Figure 3 shows that taxes flow out of
the household and business sectors and go to the government. Now the government
makes investments and for this purchases goods from firms and also factors of
production from households. Thus government purchases of goods and services are
an injection in the circular flow of income and taxes are leakages.
If government purchases exceed net
taxes then the government will incur a deficit equal to the difference between
the two, i.e., government expenditure and taxes. The government finances its
deficit by borrowing from the capital market which receives funds from
households in the form of savings.
On the other hand, if net taxes
exceed government purchases the government will have a budget surplus. In this
case, the government reduces the public debt and supplies funds to the capital
market which are received by firms.
Adding Foreign Sector: Circular Flow in a
Four-sector Open Economy:
So far the circular flow of income
and expenditure has been shown in the case of a closed economy. But the actual
economy is an open one where foreign trade plays an important role. Exports are injections or inflows into the economy.
They create income for domestic
firms. When foreigners buy goods and services produced by domestic firms, they
are experts in the circular flow of income. On the other hand, imports are
leakages from the circular flow. They are expenditures incurred by the
household sector to purchase goods from foreign countries. These exports and
imports in the circular flow are shown in Figure 4.
Take the inflows and outflows of the
household, business, and government sectors in relation to the foreign sector.
The household sector buys goods imported from abroad and makes payments for them
which is a leakage from the circular flow. The households may receive transfer
payments from the foreign sector for the services rendered by them in foreign
countries.
On the other hand, the business
sector exports goods to foreign countries, and its receipts are an injection in
the circular flow. Similarly, there are many services rendered by business
firms to foreign countries such as shipping, insurance, banking, etc. for which
they receive payments from abroad.
They also receive royalties,
interests, dividends, profits, etc. for investments made in foreign countries.
On the other hand, the business sector makes payments to the foreign sector for
imports of capital goods, machinery, raw materials, consumer goods, and
services from abroad. These are the leakages from the circular flow.
Like the business sector, modern
governments also export and import goods and services, and lend to and borrow
from foreign countries. For all exports of goods, the government receives
payments from abroad.
Similarly, the government receives
payments from foreigners when they visit the country as tourists and for
receiving education, etc., and also when the government provides shipping,
insurance, and banking services to foreigners through state-owned agencies.

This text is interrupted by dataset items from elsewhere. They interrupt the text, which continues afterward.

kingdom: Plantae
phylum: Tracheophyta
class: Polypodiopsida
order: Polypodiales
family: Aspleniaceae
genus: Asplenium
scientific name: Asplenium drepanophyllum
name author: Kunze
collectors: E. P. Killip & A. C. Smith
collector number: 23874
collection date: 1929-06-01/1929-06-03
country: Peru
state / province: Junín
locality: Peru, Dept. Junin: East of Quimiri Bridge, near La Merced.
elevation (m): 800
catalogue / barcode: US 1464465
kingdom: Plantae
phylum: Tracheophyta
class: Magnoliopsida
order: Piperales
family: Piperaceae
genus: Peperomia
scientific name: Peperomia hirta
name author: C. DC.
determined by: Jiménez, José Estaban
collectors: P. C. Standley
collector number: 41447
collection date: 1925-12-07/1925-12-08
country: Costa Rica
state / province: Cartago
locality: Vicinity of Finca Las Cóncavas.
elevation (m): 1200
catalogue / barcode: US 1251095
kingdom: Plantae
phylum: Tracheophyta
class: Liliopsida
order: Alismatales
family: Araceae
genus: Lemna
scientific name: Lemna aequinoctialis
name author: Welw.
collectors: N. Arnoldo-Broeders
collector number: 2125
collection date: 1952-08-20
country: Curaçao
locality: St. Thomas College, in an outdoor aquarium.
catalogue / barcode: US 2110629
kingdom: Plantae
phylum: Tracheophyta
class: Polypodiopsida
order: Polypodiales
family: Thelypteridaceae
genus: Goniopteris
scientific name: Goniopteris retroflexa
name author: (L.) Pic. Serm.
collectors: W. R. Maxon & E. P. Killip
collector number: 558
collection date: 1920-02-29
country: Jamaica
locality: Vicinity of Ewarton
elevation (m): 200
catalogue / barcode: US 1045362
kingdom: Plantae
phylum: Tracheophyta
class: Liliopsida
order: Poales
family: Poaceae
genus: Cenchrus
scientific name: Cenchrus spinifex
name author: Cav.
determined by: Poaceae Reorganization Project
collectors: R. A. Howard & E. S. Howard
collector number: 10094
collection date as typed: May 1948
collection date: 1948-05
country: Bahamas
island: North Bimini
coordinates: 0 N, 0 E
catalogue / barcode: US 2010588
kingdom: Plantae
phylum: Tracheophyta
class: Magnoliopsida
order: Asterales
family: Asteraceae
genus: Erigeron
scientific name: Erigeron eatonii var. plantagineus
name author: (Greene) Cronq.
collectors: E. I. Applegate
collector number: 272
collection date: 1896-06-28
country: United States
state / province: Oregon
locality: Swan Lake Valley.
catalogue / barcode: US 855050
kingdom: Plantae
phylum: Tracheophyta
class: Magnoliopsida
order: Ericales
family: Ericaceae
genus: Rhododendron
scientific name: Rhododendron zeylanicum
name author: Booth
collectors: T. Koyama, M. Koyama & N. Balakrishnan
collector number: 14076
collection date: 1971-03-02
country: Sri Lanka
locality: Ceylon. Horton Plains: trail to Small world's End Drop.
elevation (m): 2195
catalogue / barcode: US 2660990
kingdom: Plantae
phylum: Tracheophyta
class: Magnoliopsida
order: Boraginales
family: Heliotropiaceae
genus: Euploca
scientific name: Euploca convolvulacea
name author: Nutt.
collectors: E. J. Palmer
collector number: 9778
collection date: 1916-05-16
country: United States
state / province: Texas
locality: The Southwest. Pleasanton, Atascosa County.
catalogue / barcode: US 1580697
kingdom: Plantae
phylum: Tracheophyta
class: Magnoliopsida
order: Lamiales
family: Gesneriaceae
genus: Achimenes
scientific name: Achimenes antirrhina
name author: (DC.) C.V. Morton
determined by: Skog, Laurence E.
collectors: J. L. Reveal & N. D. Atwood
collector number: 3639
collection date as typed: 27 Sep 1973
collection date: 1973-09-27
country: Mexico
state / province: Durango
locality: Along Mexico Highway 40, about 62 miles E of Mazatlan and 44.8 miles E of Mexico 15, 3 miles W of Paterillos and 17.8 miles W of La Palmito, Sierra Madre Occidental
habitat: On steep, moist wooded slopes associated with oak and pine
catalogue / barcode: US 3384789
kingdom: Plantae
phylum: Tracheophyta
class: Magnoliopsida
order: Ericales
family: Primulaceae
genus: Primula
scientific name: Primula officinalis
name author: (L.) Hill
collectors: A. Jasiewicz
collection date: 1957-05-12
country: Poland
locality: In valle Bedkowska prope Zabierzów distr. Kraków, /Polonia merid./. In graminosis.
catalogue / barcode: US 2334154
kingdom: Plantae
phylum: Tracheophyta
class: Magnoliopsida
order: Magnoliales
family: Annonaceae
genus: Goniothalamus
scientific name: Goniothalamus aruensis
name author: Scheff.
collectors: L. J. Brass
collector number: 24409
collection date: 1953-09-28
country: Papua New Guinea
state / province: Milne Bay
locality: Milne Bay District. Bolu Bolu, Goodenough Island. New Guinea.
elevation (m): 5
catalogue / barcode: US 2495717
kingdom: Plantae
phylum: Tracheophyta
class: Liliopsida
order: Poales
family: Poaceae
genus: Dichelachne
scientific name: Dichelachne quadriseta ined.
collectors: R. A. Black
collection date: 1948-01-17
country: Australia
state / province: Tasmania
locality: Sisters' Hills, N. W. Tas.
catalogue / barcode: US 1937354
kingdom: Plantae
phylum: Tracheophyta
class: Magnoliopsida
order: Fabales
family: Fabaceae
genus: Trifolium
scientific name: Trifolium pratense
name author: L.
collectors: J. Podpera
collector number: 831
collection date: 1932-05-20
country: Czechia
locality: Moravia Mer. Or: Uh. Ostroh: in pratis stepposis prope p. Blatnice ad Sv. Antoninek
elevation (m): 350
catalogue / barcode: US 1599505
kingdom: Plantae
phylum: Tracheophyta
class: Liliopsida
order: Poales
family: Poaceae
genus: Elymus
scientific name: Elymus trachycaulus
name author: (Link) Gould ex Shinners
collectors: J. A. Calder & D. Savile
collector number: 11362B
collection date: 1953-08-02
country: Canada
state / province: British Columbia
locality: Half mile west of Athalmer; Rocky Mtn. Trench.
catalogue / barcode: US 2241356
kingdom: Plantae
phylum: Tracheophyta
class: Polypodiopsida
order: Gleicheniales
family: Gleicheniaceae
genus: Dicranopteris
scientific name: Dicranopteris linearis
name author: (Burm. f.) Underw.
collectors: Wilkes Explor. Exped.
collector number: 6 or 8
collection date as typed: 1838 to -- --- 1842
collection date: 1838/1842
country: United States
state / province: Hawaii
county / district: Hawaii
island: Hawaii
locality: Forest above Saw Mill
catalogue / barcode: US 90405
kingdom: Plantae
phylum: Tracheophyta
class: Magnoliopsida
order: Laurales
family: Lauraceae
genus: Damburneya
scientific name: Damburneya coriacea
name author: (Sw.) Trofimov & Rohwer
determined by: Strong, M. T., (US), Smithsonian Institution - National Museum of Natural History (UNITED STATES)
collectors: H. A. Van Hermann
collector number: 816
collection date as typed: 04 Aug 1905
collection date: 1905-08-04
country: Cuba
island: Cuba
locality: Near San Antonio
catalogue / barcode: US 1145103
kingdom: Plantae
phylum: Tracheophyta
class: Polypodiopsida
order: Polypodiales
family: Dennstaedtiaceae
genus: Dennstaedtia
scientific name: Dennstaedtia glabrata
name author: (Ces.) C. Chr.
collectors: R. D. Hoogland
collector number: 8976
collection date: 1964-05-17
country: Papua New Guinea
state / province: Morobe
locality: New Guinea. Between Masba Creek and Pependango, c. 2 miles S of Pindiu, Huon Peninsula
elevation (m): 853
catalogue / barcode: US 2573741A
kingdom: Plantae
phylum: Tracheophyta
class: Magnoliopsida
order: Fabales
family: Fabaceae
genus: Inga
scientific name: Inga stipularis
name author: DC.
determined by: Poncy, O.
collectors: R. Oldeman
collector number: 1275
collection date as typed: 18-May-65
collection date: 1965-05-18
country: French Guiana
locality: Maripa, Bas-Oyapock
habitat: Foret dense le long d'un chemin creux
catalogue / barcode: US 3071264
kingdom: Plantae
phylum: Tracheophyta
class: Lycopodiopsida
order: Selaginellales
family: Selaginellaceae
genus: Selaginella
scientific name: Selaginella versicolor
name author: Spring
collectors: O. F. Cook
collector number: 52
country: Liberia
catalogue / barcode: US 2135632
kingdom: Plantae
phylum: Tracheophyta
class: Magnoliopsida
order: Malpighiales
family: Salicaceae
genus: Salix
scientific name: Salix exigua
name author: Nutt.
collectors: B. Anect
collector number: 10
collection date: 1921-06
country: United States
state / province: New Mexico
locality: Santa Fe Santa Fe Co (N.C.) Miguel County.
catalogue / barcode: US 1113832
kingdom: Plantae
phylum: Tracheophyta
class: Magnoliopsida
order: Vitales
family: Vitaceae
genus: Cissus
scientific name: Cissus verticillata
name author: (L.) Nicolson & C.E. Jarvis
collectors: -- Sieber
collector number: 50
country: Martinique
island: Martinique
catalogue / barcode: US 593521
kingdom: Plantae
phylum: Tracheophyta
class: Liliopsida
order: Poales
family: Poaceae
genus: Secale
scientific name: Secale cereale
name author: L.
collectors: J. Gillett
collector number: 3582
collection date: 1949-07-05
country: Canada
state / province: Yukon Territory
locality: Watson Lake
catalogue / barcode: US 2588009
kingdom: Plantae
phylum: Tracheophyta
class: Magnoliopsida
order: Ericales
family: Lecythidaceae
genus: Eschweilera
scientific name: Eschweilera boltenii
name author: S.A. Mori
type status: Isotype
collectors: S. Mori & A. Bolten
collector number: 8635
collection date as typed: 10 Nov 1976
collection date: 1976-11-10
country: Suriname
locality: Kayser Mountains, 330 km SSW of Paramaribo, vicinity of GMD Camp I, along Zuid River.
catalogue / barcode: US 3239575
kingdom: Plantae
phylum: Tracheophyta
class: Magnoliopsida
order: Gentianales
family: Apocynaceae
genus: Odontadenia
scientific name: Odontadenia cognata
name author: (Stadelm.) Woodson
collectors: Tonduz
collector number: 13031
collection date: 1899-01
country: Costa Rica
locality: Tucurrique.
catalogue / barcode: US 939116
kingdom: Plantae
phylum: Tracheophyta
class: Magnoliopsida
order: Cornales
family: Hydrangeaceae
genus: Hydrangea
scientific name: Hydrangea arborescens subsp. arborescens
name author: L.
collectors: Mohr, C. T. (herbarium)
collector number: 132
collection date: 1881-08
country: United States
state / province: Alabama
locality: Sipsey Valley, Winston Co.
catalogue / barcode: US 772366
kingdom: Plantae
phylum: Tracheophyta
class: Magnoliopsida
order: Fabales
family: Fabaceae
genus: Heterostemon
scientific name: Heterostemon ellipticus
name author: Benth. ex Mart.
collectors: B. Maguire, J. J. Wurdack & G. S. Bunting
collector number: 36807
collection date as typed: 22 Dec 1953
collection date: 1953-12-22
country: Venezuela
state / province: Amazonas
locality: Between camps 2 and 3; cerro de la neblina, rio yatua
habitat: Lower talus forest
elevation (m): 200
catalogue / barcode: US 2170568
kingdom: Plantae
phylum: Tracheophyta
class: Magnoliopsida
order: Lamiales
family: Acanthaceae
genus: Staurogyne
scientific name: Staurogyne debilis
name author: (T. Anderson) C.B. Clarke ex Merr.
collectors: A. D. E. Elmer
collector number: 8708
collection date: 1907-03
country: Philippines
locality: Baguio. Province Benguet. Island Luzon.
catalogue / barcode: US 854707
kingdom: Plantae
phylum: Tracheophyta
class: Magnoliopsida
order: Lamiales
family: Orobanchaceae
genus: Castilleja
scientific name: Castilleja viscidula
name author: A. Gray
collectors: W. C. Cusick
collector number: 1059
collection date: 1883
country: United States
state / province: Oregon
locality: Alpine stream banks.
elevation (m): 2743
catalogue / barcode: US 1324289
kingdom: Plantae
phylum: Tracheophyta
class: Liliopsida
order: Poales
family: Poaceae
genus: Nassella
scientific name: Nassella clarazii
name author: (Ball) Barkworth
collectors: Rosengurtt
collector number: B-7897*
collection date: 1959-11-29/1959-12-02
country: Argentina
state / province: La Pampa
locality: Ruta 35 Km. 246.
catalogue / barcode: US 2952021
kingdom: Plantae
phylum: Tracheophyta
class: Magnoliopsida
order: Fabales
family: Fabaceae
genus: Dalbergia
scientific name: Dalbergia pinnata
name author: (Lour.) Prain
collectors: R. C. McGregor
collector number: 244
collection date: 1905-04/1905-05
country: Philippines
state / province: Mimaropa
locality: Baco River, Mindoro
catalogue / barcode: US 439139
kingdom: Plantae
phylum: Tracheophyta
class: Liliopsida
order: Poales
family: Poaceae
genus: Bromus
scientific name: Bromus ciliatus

It also receives royalties, interest,
dividends, etc. for investments made abroad. These are injections into the
circular flow. On other hand, the leakages are payments made for the purchase
of goods and services to foreigners.
Figure 4 shows the circular flow of
the four-sector open economy with savings, taxes, and imports shown as leakages
from the circular flow on the right-hand side of the figure, and investment,
government purchases, and exports as injections into the circular flow on the
left side of the figure.
Further, imports, exports, and
transfer payments have been shown to arise from the three domestic sectors—the
household, the business, and the government. These outflows and inflows pass
through the foreign sector which is also called the “Balance of Payments
Sector.”
If exports exceed imports, the
economy has a surplus in the balance of payments. And if imports exceed
exports, it has a deficit in the balance of payments. But in the long run, the exports of an economy must balance its imports. This is achieved by the foreign
trade policies adopted by the economy.
The whole analysis can be shown in
simple equations:
Y= C +I+ G … (1)
Where Y represents the production of goods
and services, C is for consumption expenditure, I investment level in the economy.